Their serenity would have been shaken, however, by Ardern skyrocketing in the preferred PM stakes. With English and Ardern all but neck and neck, the focus on the leaders is here to stay. Against the PM's schoolmasterly solemnity, the Labour leader is all about "relentlessly positive". That's worked so far, but the mantra could wear out its welcome - it does, after all, have the ring of "Absolutely Positively Wellington", a slogan with a silent "even though we're getting rained on at right angles". But it doesn't matter: turns out that leadership is not what people vote on at all. That's according to Steven Joyce, the man who ran National campaigns under the banner "Team Key".
The most remarkable thing about the leader parade may now be this: they're a bunch of novices. As of tomorrow, Bill English will have been leader of the National Party, at his second time of trying, for eight months. Ardern's experience as leader reaches back into the mists of time, or to be more specific, last Tuesday. James Shaw is a comparative veteran, with 26 months in the job. But there's one exception, of course, among the main party leaders still standing. The Rt Hon Winston Peters. Now into his 289th month as leader of NZ First, his experience tallies at more than eight times the other three combined.
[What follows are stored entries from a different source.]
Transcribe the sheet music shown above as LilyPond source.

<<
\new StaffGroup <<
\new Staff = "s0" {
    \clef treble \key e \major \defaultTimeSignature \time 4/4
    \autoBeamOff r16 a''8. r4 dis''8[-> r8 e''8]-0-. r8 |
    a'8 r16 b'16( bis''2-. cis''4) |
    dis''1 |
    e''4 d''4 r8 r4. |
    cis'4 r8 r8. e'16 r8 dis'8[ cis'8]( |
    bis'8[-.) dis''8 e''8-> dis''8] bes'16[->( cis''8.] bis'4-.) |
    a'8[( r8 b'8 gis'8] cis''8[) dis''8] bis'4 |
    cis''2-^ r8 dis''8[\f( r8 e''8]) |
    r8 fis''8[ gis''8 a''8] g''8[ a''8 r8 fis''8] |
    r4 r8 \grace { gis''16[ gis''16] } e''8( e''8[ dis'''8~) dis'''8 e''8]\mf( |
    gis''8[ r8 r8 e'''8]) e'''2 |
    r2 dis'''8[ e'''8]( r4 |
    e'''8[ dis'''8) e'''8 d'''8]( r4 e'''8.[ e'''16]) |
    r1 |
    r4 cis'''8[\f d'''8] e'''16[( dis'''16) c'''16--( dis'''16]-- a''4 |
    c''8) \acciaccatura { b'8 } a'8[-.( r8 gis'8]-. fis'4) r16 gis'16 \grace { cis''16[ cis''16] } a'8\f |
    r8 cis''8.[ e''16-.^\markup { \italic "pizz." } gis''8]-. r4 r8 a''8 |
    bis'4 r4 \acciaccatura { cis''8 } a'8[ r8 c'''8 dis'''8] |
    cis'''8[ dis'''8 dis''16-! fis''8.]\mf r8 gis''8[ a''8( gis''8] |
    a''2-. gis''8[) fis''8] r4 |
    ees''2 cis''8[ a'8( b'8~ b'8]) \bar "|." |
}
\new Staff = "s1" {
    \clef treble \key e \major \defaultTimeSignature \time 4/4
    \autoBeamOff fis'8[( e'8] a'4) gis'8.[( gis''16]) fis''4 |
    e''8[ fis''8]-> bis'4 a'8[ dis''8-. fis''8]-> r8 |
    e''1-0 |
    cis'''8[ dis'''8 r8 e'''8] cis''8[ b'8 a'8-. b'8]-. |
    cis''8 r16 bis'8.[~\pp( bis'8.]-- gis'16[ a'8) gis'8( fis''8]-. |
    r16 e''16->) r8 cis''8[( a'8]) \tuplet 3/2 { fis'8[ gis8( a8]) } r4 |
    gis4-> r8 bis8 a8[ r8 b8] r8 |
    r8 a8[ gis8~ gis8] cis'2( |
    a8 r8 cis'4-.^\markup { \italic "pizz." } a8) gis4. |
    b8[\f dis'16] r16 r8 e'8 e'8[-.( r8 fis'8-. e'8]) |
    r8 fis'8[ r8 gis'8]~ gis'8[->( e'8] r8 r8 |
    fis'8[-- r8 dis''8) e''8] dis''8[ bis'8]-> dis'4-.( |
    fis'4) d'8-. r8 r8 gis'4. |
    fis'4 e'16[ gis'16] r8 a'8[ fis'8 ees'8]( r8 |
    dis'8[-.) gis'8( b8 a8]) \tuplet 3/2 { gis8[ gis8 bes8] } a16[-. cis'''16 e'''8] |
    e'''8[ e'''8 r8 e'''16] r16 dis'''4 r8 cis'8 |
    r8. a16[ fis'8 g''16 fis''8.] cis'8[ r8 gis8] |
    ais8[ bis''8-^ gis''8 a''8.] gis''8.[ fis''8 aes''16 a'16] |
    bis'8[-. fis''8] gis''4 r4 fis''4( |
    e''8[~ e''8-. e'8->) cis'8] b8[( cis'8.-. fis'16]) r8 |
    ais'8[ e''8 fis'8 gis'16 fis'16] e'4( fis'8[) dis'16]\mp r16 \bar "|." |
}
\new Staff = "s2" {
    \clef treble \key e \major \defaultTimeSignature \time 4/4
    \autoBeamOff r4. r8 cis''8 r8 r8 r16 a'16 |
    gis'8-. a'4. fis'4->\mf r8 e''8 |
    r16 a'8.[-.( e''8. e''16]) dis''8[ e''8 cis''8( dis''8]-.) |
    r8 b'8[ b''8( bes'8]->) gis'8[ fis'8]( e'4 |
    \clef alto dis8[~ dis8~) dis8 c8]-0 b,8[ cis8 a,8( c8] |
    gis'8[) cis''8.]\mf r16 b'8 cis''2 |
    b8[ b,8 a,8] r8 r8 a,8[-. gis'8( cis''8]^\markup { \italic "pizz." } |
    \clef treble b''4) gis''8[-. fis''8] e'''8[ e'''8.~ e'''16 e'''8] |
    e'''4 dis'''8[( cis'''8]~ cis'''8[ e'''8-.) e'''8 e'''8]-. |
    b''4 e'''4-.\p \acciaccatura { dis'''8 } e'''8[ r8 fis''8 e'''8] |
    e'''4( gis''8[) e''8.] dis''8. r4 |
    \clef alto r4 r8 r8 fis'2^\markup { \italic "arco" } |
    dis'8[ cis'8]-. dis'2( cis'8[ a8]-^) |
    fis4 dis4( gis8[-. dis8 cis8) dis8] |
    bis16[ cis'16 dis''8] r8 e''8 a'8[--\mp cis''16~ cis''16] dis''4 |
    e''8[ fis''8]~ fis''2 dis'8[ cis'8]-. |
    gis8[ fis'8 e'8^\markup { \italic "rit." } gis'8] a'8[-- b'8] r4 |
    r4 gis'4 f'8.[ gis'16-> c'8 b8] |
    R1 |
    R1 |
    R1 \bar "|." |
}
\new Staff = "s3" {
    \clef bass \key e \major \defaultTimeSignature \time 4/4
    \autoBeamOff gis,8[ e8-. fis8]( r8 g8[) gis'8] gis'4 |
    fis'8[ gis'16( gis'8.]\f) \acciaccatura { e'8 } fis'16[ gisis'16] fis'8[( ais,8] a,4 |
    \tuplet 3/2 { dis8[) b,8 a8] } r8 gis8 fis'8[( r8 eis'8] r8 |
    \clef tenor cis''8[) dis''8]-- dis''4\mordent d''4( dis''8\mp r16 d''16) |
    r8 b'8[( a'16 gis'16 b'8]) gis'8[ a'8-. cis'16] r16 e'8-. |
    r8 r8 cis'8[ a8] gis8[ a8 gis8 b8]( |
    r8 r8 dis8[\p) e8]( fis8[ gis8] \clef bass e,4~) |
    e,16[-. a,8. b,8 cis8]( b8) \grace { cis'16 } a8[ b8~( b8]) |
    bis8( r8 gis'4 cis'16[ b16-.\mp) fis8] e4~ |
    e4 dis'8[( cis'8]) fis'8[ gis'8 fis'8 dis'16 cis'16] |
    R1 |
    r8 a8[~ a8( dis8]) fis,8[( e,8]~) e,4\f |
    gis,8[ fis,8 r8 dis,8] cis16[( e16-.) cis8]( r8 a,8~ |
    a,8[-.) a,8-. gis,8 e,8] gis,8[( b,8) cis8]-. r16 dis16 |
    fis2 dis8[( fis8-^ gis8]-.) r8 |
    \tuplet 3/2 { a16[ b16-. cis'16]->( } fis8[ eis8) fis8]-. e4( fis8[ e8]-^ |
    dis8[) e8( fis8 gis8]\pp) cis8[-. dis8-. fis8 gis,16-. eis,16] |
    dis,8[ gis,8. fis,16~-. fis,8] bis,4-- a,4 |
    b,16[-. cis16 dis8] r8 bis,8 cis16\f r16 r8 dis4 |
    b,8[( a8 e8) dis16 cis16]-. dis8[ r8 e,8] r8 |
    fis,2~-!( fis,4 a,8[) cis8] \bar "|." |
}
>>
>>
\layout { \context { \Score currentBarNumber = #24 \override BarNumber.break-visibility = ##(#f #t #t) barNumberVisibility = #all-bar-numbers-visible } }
Peters has been relatively quiet during the helter skelter of the last fortnight - and with the polls showing NZ First, too, slipping at the expense of Ardern's Labour, don't be surprised to see him backspinning into the spotlight any moment. It's far from panic stations, however. Despite all the upheaval, the party is doing just fine. Plus ça change, sunshine. The golden rule of electing an MMP government remains: voters exercise their franchise by way of two ticks. Seats in parliament are allocated broadly proportionate to the party vote. And then Winston decides.